* [EXERCICE COURT 1] Recopiez sans rien changer les lignes des données enregistrées, en partant de leur tout début et en allant jusqu'à la ligne qui contient « n3 -> n2 [color=darkorchid3 », celle-ci comprise. Ne reproduisez pas les images.
* [EXERCICE COURT 2] Prolongez le texte sur les entourages d'apprentissage dans le Lehrplan 21 au-delà de sa dernière phrase.

* [EXTRAIT CHOISI]
Des arrangements d’apprentissage devraient remplacer l’enseignant

Comment ces standards de formation devront-ils être atteints? Qu’est-ce qui amène les élèves, selon le plan d’études, à acquérir les compétences prescrites? «Entourages d’apprentissage organisés» est une notion centrale dans ce contexte. Selon le Lehrplan 21 les «entourages d’apprentissage et les unités de cours se constituent d’une offre structurée de thèmes importants pour la matière, de tâches, d’objets, de matériels, de méthodes et de techniques de travail». Cela veut dire: ce n’est plus l’enseignant avec son savoir et sa personnalité qui motive et conduit les élèves sur la base d’une relation personnelle, ce sont les élèves qui doivent être dirigés par un arrangement d’objets et de techniques. Ceci est basé sur la théorie qu’un entourage stimulant et structuré de façon didactique amène les élèves à travailler de façon autonome et à diriger leur processus d’apprentissage par eux-mêmes. Il existe déjà des écoles qui travaillent d’après cette théorie. Cela veut dire que ce n’est plus l’enseignant qui est le facteur décisif dans le déroulent de l’apprentissage mais «l’entourage d’apprentissage»: A l’aménagement architectural des salles d’apprentissage et du mobilier s’ajoutent le matériel, soit des ordinateurs, des logiciels, des tâches, des livres etc. Ces arrangements devront agir sur les élèves afin qu’ils apprennent quasiment tout seul. Il n’y a plus d’enseignant qui explique, encourage, invite, exige, bref qui entre en relation avec l’élève; dans le meilleur des cas l’enseignant arrange et facilite. Lorsqu’il est écrit dans le Lehrplan 21: «Idéalement des entourages d’apprentissage organisés offrent de multiples occasions d’apprentissage, soutenus par le personnel enseignant et le matériel pédagogique, pour acquérir les diverses facettes d’une compétence», cela correspond tout à fait à la théorie constructiviste d’après laquelle chacun construirait soi-même sa réalité, même les élèves. Des connaissances objectives n’existent pas selon cette théorie, il n’est donc pas nécessaire que l’enseignant transmette du savoir aux élèves et les guide dans l’apprentissage.
Lorsqu’on vante, dans le Lehrplan 21, «des tâches d’apprentissage et des devoirs attractifs et bien réfléchis en ce qui concerne le contenu et la méthode» en tant qu’«éléments didactiques centraux des entourages d’apprentissage» qui «formeraient la colonne vertébrale de l’enseignement» alors l’enseignant est pratiquement supprimé. Ce n’est plus lui qui encourage les élèves mais «l’entourage d’apprentissage». Dans le Lehrplan 21 l’«entourage d’apprentissage» est considéré comme «la source de motivation et le point de départ permettant aux élèves de se familiariser avec les sujets.11 Celui qui connaît la pratique sait que cela ne fonctionne pas.

Entrées enregistrées:
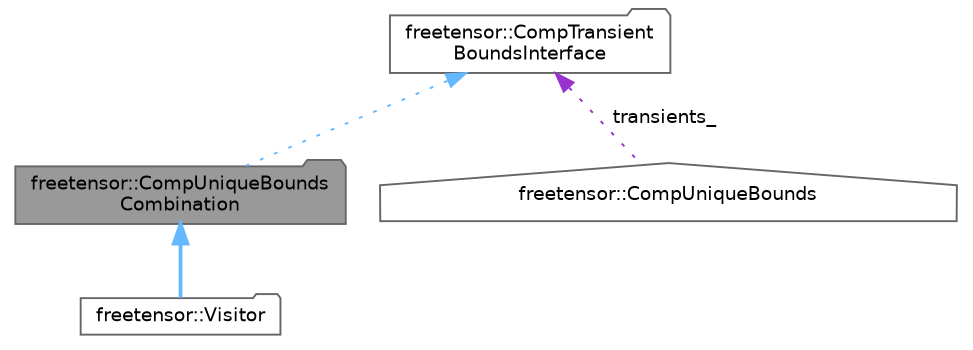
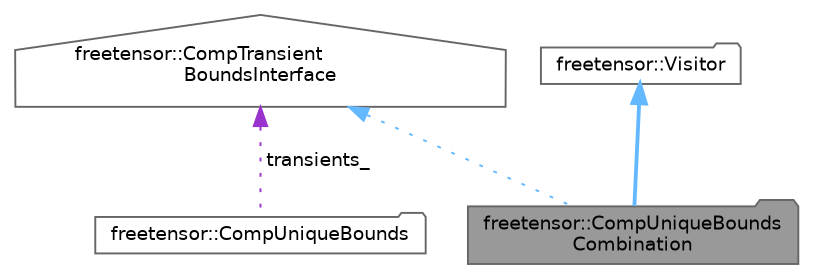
  digraph {
    node [color=gray40 fillcolor=white fontname=Helvetica fontsize=10 shape=folder style=filled]
    edge [color=steelblue1 dir=back fontname=Helvetica fontsize=10 labelfontname=Helvetica labelfontsize=10 style=dotted]
    n1 [fillcolor=grey60 fontcolor=black height=0.2 label="freetensor::CompUniqueBounds\lCombination" width=0.4]
-   n2 [height=0.2 label="freetensor::CompUniqueBounds" shape=house width=0.4]
-   n3 [height=0.2 label="freetensor::CompTransient\lBoundsInterface" width=0.4]
+   n2 [height=0.2 label="freetensor::CompUniqueBounds" width=0.4]
+   n3 [height=0.2 label="freetensor::CompTransient\lBoundsInterface" shape=house width=0.4]
    n4 [height=0.2 label="freetensor::Visitor" width=0.4]
    n3 -> n1
    n3 -> n2 [color=darkorchid3 label=" transients_"]
-   n1 -> n4 [style=bold]
+   n4 -> n1 [style=bold]
  }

* [RÉSULTAT 1]
  digraph {
    node [color=gray40 fillcolor=white fontname=Helvetica fontsize=10 shape=folder style=filled]
    edge [color=steelblue1 dir=back fontname=Helvetica fontsize=10 labelfontname=Helvetica labelfontsize=10 style=dotted]
    n1 [fillcolor=grey60 fontcolor=black height=0.2 label="freetensor::CompUniqueBounds\lCombination" width=0.4]
-   n2 [height=0.2 label="freetensor::CompUniqueBounds" shape=house width=0.4]
-   n3 [height=0.2 label="freetensor::CompTransient\lBoundsInterface" width=0.4]
+   n2 [height=0.2 label="freetensor::CompUniqueBounds" width=0.4]
+   n3 [height=0.2 label="freetensor::CompTransient\lBoundsInterface" shape=house width=0.4]
    n4 [height=0.2 label="freetensor::Visitor" width=0.4]
    n3 -> n1
    n3 -> n2 [color=darkorchid3 label=" transients_"]

* [RÉSULTAT 2]
Le devoir peut être présenté de façon attractive et réfléchie sur le plan méthodique et didactique: très peu d’élèves y jetteront un regard s’il n’y a pas d’enseignant, pas d’adulte qui leur donne de l’enthousiasme pour les stimuler, accorde de l’importance à la discipline enseignée, pose des exigences et formule des encouragements. L’absence de la figure centrale de l’enseignant dans ce qui se passe dans l’apprentissage est un élément clé du Lehrplan 21. A l’enseignant ne revient plus qu’une tâche: «Dans l’enseignement orienté vers les compétences, les enseignants organisent des entourages d’apprentissage et des unités d’enseignement riches en matière et méthodiquement multiples.» Ils organisent donc les arrangements. Et plus loin: «D’autre part ils dirigent la classe et soutiennent les élèves dans leur processus d’apprentissage.» En réalité les enseignants ne peuvent plus diriger les élèves car chaque élève travaille individuellement avec plus ou moins de succès tout seul à ses «tâches d’apprentissage». L’enseignant n’est plus qu’un accompagnateur, un facilitateur, même si dans le Lehrplan 21 on ne l’appelle pas ainsi par peur de critiques. La tâche qui lui est attribué par le Lehrplan 21 est cependant exactement celui d’un facilitateur d’apprentissage, et plus celui d’un enseignant. Cependant toutes les études le confirment: ce qui compte c’est l’enseignant. Dans une méga-analyse, John Hattie a évalué 50 000 études concernant la question de savoir ce qui donne des résultats dans les cours et ce qui n’en donne pas. Die Zeit déclare: «Selon Hattie, un enseignant ne doit être ni simple accompagnateur, ni architecte d’entourage d’apprentissage (‹faciliator›). S’il veut arriver à un but, l’enseignant doit se comprendre plutôt comme metteur en scène donc comme ‹activator›, qui gère toute la classe et qui a chacun à l’œil.»12 Si, cependant, l’enseignant se base sur le Lehrplan 21 il évitera d’entrer en relation avec l’enfant, il ne sera guère authentique, il ne conduira ni exigera beaucoup de l’élève mais se fiera à l’action séduisante des «entourages d’apprentissage» et des «arrangements d’apprentissage» plus ou moins soigneusement élaborés. Les jeunes enseignants seront formés de cette manière et ne sauront plus comment enseigner avec succès et comment réunir la classe en une communauté.

Gestion de classe au lieu de former une communauté

Le Lehrplan 21 exige «une gestion effective de la classe pour créer un entourage d’apprentissage pauvre en dérangements où le temps d’apprentissage peut être utilisé de manière efficace.» (p. 7)
Certes, personne n’objecte quelque chose à un enseignement sans dérangements, mais cette façon de s’exprimer rappelle plutôt la gestion d’une installation de production où la production doit se dérouler sans dérangements qu’une classe de jeunes qui devraient apprendre à se débrouiller dans la vie. Il ne s’agit plus de jeunes êtres humains considérés comme des personnes, des personnalités en train de se développer, il s’agit de la gestion de processus sans dérangements. Est-ce que ces jeunes gens, étouffés, dans leurs âmes, par ces écoles, pourront un jour accomplir leur vie au sein de notre démocratie – et si nécessaire la défendre de tout leur cœur?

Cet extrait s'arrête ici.